CVPR2024

Learning from Synthetic Human Group Activities

Che-Jui Chang, Danrui Li, Deep Patel, Parth Goel, Honglu Zhou, Seonghyeon Moon, Samuel S. Sohn, Sejong Yoon, Vladimir Pavlovic, Mubbasir Kapadia

DOI Publisher

Abstract

The study of complex human interactions and group activities has become a focal point in human-centric computer vision. However, progress in related tasks is often hindered by the challenges of obtaining large-scale labeled datasets from real-world scenarios. To address the limitation, we introduce M 3 Act, a synthetic data generator for multi-view multi-group multi-person human atomic actions and group activities.
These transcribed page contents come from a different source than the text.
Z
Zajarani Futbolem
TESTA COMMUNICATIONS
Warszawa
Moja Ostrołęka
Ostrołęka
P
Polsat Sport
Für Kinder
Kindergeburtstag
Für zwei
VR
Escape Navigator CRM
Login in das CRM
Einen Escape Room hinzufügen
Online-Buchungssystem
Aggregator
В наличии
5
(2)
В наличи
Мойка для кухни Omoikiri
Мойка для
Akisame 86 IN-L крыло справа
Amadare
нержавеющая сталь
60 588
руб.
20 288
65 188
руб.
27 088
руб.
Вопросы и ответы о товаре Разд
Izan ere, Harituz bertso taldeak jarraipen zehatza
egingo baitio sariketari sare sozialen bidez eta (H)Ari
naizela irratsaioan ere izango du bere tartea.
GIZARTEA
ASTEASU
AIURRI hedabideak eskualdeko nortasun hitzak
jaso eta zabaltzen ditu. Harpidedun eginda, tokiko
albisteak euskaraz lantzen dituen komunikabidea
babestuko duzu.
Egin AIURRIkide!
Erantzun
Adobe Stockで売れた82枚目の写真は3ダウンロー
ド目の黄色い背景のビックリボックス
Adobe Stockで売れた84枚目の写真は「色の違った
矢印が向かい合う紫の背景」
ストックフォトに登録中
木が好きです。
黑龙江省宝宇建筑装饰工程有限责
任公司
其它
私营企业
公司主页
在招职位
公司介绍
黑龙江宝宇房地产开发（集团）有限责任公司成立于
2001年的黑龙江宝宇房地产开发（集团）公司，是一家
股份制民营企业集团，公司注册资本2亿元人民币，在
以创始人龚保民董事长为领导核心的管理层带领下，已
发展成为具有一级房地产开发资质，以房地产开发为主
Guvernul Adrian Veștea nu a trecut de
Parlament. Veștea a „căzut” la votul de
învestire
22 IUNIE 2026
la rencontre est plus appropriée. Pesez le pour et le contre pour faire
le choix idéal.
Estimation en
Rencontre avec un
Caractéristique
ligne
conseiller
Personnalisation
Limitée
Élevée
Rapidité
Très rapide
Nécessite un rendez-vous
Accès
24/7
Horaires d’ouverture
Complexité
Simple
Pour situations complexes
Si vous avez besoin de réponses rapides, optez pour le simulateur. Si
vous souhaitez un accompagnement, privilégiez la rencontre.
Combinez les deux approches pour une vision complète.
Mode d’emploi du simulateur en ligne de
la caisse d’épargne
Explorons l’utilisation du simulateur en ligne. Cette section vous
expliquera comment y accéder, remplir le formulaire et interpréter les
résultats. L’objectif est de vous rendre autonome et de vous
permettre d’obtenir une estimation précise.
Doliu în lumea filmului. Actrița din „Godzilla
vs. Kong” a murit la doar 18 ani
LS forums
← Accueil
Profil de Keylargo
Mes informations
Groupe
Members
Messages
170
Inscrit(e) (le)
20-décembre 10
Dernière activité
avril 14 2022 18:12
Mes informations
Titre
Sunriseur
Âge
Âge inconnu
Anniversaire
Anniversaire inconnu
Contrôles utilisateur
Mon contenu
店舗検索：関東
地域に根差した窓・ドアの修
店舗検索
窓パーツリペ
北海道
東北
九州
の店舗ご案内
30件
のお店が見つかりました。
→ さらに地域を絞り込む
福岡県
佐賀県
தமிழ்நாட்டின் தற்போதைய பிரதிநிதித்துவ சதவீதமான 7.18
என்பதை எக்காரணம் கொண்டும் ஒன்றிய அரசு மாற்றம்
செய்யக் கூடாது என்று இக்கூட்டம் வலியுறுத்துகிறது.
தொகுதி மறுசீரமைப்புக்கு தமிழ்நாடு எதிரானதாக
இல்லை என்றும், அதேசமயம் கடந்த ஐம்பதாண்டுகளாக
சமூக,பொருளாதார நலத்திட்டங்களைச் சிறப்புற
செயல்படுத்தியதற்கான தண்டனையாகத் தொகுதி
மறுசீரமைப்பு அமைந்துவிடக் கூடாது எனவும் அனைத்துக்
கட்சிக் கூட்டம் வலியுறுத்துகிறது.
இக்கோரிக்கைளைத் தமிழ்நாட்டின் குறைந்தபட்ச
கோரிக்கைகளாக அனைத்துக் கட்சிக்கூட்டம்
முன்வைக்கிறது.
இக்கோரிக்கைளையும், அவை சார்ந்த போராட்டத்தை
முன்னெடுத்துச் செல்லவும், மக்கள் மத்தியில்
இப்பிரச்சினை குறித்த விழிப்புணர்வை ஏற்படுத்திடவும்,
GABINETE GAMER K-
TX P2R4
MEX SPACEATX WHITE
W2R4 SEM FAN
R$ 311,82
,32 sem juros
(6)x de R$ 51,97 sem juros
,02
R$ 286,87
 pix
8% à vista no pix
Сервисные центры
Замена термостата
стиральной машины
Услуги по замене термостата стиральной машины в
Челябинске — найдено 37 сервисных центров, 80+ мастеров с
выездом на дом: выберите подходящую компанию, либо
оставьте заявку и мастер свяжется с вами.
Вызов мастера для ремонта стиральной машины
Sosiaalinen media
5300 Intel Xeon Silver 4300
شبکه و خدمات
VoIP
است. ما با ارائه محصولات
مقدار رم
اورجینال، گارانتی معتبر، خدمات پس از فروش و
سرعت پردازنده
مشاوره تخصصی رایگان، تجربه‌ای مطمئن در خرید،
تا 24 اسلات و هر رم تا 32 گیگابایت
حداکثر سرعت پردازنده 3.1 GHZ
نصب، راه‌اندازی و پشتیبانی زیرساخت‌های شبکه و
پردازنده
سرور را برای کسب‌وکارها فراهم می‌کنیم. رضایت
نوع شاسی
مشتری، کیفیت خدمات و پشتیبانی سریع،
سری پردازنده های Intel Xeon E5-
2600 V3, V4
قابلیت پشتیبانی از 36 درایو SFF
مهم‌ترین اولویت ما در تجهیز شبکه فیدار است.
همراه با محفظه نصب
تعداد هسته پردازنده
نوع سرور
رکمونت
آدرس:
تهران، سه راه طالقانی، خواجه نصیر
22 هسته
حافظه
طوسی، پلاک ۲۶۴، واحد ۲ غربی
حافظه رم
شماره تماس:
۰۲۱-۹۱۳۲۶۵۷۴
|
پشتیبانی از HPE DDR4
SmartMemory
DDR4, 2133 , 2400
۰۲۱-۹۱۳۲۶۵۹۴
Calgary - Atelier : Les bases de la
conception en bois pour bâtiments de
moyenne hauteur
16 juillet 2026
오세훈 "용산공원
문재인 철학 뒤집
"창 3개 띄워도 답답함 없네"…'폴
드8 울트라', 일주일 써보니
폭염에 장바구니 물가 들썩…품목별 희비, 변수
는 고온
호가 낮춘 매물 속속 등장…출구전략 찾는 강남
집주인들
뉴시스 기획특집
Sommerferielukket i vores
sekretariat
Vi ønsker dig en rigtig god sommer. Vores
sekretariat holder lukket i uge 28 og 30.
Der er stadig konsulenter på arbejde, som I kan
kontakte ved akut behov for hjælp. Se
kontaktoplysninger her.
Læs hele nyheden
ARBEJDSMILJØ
Powered by Unity Engine, M 3 Act features multiple semantic groups, highly diverse and photorealistic images, and a comprehensive set of annotations, which facilitates the learning of human-centered tasks across singleperson, multi-person, and multi-group conditions. We demonstrate the advantages of M 3 Act across three core experiments. The results suggest our synthetic dataset can significantly improve the performance of several downstream methods and replace real-world datasets to reduce cost. Notably, M 3 Act improves the state-of-the-art MOTRv2 on DanceTrack dataset, leading to a hop on the leaderboard from 10 th to 2 nd place. Moreover, M 3 Act opens new research for controllable 3D group activity generation. We define multiple metrics and propose a competitive baseline for the novel task.